Hair loss is a more significant issue than what most people want to admit. Many men and women are likely to experience some form of hair loss in their life, and in most cases, they are not to blame. Much of the causes of hair loss have to do with genetics, which may cease hair growth entirely. So, if hair loss is a common occurrence, why is it still such a taboo topic? How come it remains a health concern no one wants to talk about openly?
Throughout history until today, healthy hair is one of the most prominent symbols of youth. Even great men such as Hippocrates and Julius Ceasar have spent their lives seeking hair loss solutions to no avail. Fast forward to 2020; we have seen many advancements in science and technology.

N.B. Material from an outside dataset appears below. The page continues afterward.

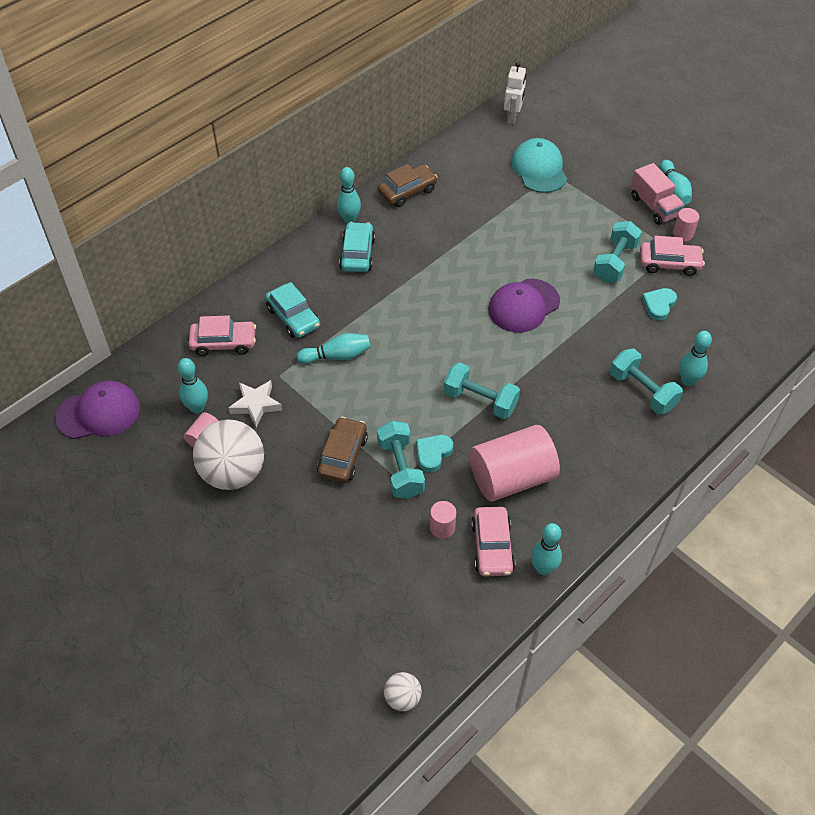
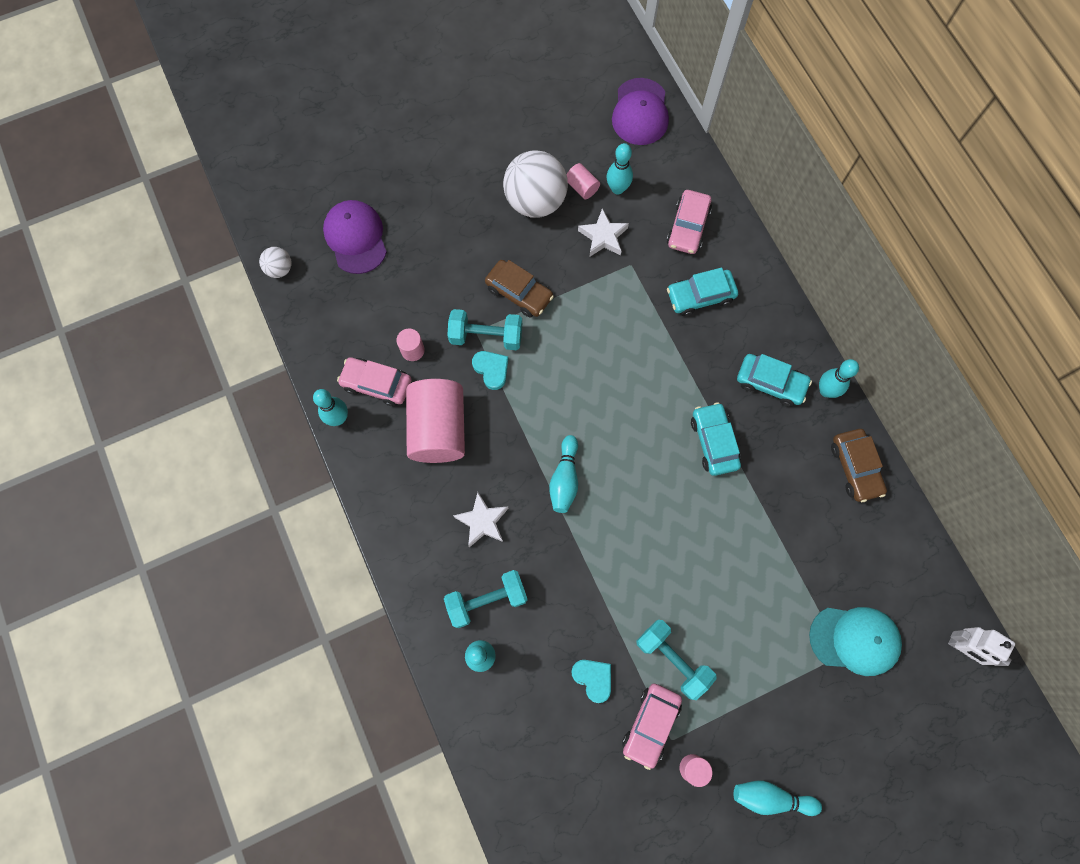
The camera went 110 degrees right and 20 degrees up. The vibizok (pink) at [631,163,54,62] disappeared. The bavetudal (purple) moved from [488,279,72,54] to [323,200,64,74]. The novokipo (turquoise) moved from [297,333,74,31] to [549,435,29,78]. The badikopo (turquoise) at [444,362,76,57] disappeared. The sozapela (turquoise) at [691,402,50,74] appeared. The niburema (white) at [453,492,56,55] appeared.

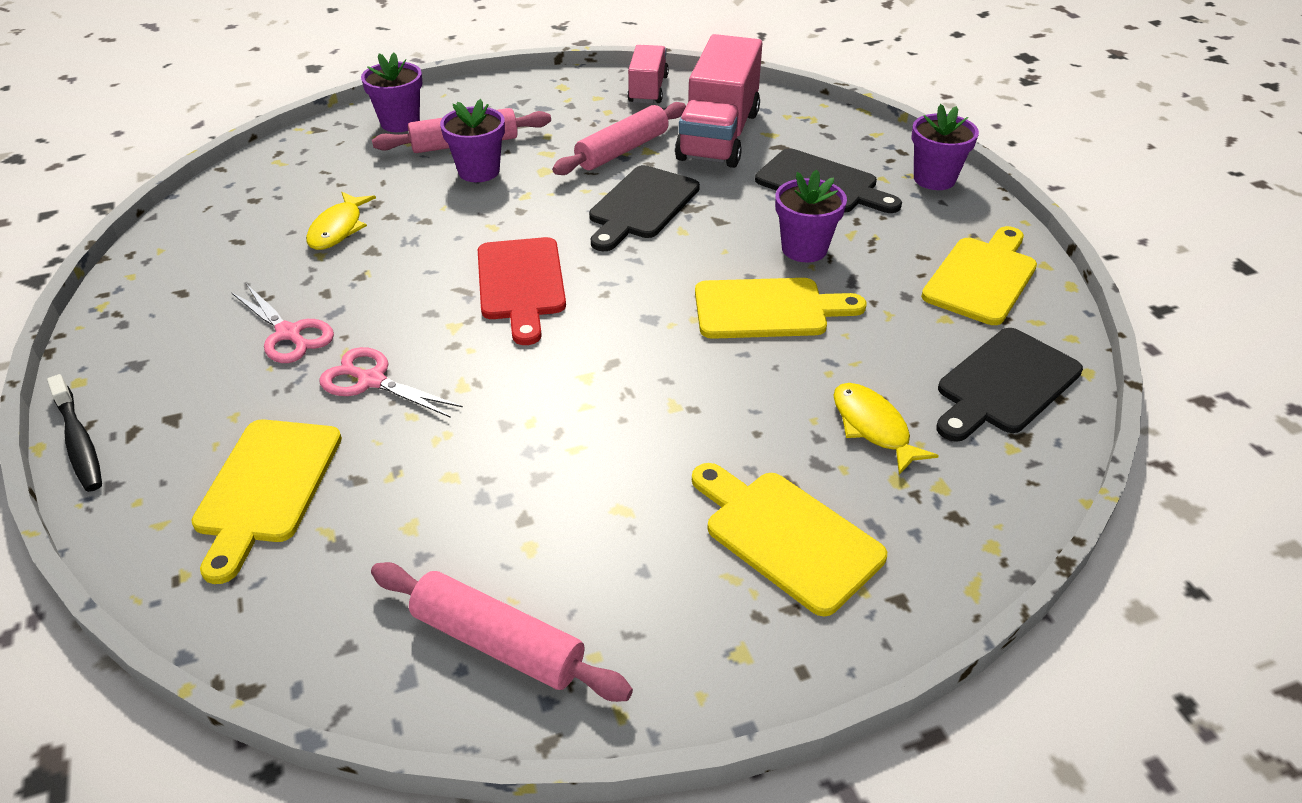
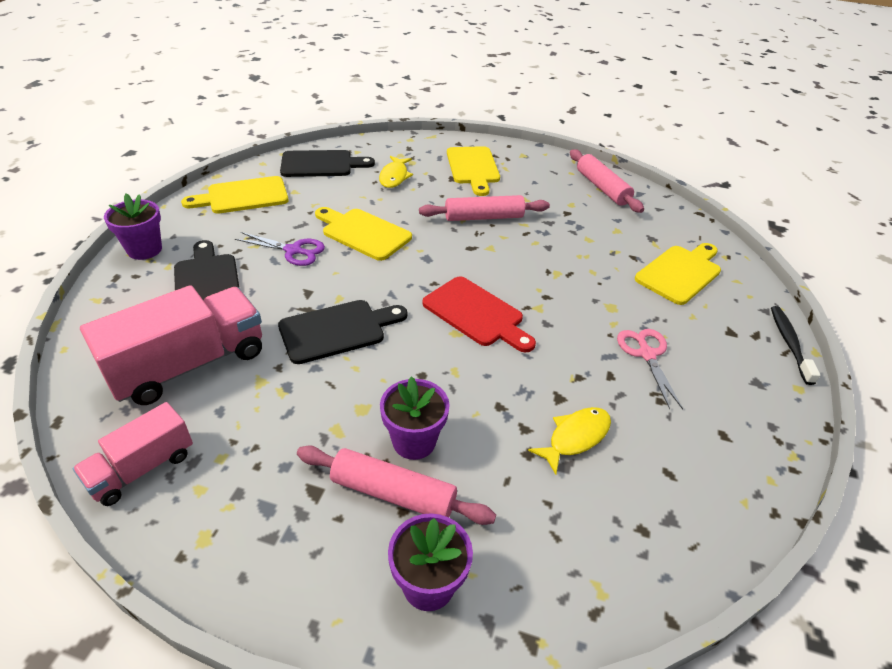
The camera went 145 degrees left and 0 degrees up. The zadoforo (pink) moved from [552,102,134,73] to [419,195,131,26]. The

There are all sorts of products and procedures available to the public now, and one of the more recent ones is Stem Cell Therapy. But what is it anyway? Is it a more viable option in comparison to other treatments? Let us take a closer look.
What Are Stem Cells?
Stem cells are like our body's raw materials. They possess the potential to develop into many different types of cells in the body. These also serve as our body’s repair system and are classified into two main types:
- Embryonic stem cells
- These are harvested from embryos in its developmental stage and are used to regenerate or repair diseased tissue and organs.
- Adult stem cells
- These are rare, undifferentiated cells primarily found in the brain, bone marrow, blood vessels, skeletal muscle, skin, teeth, heart, gut, liver, and other organs and tissues. They divide to replenish dying cells and regenerate damaged tissues.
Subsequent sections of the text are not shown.